You can turn off the "green gibberish" with the "hide unused chars" option in Settings / OCR. Though an option to move the overlay might make sense too... I'm not quite sure where we could fit it on that already-overcrowded screen, though.
Entropy said:
Will I be able to download it after I buy it on my phone? Much easier to test still image rec on an iPad.
Unfortunately no - that does work on the iPod Touch (though you have to load the OCR data files manually and we haven't posted the link yet) but it won't even let you in on the iPad; as I said, we didn't want to spend time designing / testing an iPad interface for something we weren't yet selling on iPad.
dustpuppy said:
i think for the still image mode, you should let the user pan and zoom the target image, which would mimic moving the phone. that way, i can take a nice crisp picture of a sign with perfect focus, then perform character recognition easily with having to keep my hands steady
That's a possibility, but it doesn't really get around the problem of the recognizer not seeing an image correctly - the reason "live" panning works is that it's sifting through hundreds of frames of video, each with a slightly different angle / focus / lighting level / etc, while even a well-shot picture of a sign might not be recognized correctly.
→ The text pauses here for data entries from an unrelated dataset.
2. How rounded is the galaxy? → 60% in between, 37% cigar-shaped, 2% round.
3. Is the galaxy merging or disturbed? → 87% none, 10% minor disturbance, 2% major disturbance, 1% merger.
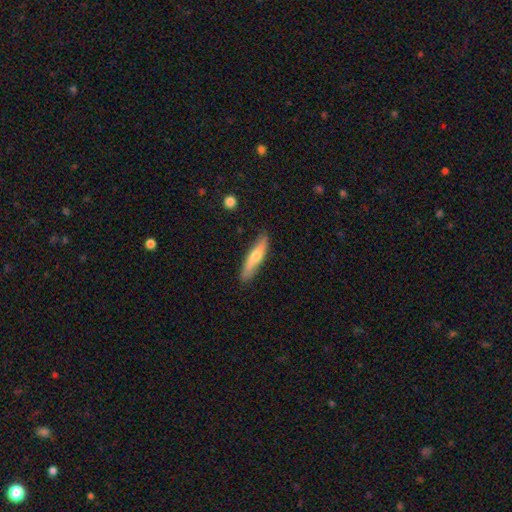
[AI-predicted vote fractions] smooth-or-featured: smooth: 57% | featured or disk: 38% | star or artifact: 5%
  how-rounded: cigar-shaped: 84% | in between: 15% | round: 2%
  merging: none: 84% | minor disturbance: 12% | major disturbance: 2% | merger: 2%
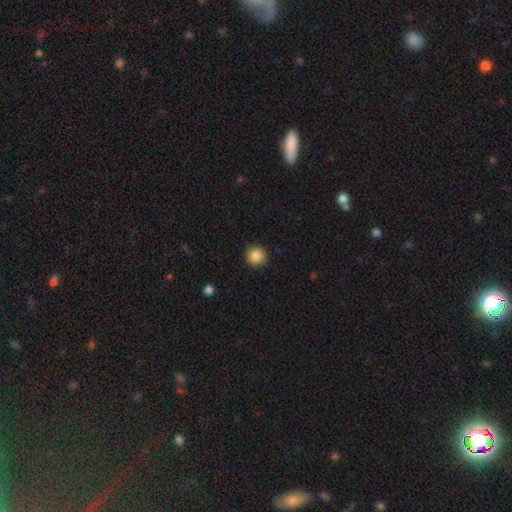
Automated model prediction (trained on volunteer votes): Smooth or featured? Predicted: smooth (p=0.86). How rounded? Predicted: round (p=0.94). Merging? Predicted: none (p=0.90).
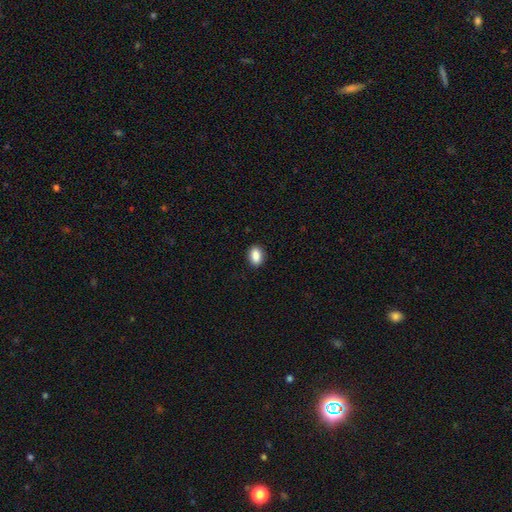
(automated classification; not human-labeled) The model was most divided on "how rounded": in between: 81%, round: 16%, cigar-shaped: 2%. More confident: merging — none (89%); smooth or featured — smooth (88%).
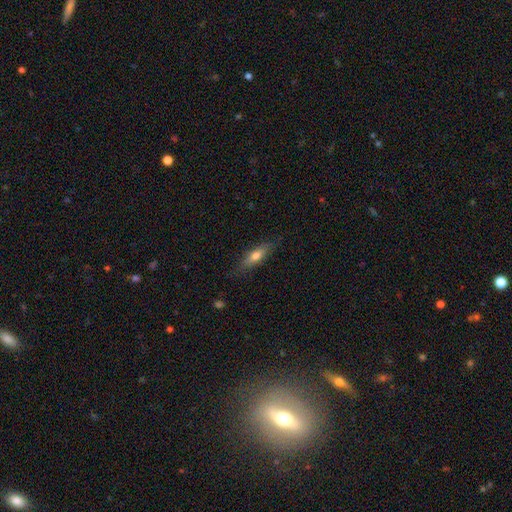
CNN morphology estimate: The model was most divided on "how rounded": cigar-shaped: 54%, in between: 44%, round: 2%. More confident: merging — none (80%); smooth or featured — smooth (65%).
So it's requiring extra work on the part of the user (moving around the box) without the attendant improvement in accuracy that you get from live input.
We're actually leaning more towards something like the document reader, but with a photo - tap on a character in an image and get a popup definition bubble just like in the document reader. A key advantage to that is that it keeps the actual image right in front of you, so you can see exactly where a particular word appeared on a page and easily go back and forth between the original document and the onscreen version without having trouble keeping track of your location in it.
Luke said:
The OCR is great, Mike. Thanks so much for working on the feature, it's hugely to so many of us. I'm fighting with iTunes to actually be able to purchase it (I'm in China but my Apple Store account is in the US…I think that complicates things), but on my iPhone 4 the OCR in demo mode has been impressive in its ability to correctly recognize characters. It will be a real life-saver for me here in Beijing.
Thank you! If you're getting rejected credit card errors, the easiest way to clear them up is to contact iTunes support and ask them to unblock your account (
http://www.apple.com/support/itunes/contact.html) - they get a TON of email like this and can usually fix the problem very quickly.
elipio said:
Mike, the OCR is out this planet! The silver detail in the icon is superb too... the coolest icon on the front page of my iPhone 4.
Heh, thanks - actually that was inspired by a user who wrote to say that he loved the product except for the icon and the splash screen. (we're still working on the latter, though it's about to become less of an issue now that OS4 / multitasking are finally arriving on iPad) But the old icon didn't even have correct drop shadowing, so a change was certainly overdue, and it was perfect timing since our icon's temporarily showing up in a bunch of places in iTunes that it doesn't normally (the iTunes-wide top grossing list, e.g. - we made more money yesterday than Flight Control, though that's considerably less of an accomplishment than it would have been a year ago
).
John said:
Does the OCR depend on where in the box the character is ? I could get the OCR to easily recognise two characters earlier (displayed on my computer LCD screen) but as soon as I shifted the iPhone so that the left side of the box only enclosed the second character, the OCR had trouble recognising it.
It can, for two reasons: #1, with only a single character to look at the recognizer might be having difficulty figuring out the correct font height (whether it's one character or two, e.g.) - usually not a problem but it occasionally does happen with certain characters - and #2, if the box includes a little bit of the previous character that might be confusing it. A good workaround when this happens is to point at the full word, tap the pause button, tap the > button, then tap on the character in the separate dictionary entry screen to look it up.